Aftercare with yourself — the post-event 48 hours
The 48 hours after a first time tend to be the part nobody warns you about.
You may feel quiet, a bit raw, occasionally elated, occasionally wobbly. Some men want to talk about it; some want to not think about it for a week; some feel exactly the same as before. All of these are normal.
What helps: eat something, sleep properly, drink water. Don't start re-reading the encounter for evidence of how it "went", and don't spend the morning after on apps deciding whether to do it again immediately. Give yourself the same buffer you'd give a long flight.

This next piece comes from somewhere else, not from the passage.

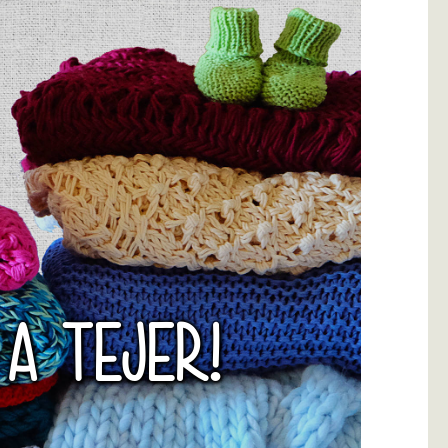
 A TEJER!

What doesn't help: turning the experience into a verdict. "What does this mean about me" is a question that gets easier to answer the further away you get from the moment. You don't have to label anything in the immediate aftermath. The terminology used in research and health contexts ("men who have sex with men") exists precisely because behaviour and identity aren't always the same conversation.
If you're someone for whom cruising becomes part of life, the second time tends to feel substantially easier than the first. If it doesn't, that's fine too. One first time is information, not a verdict.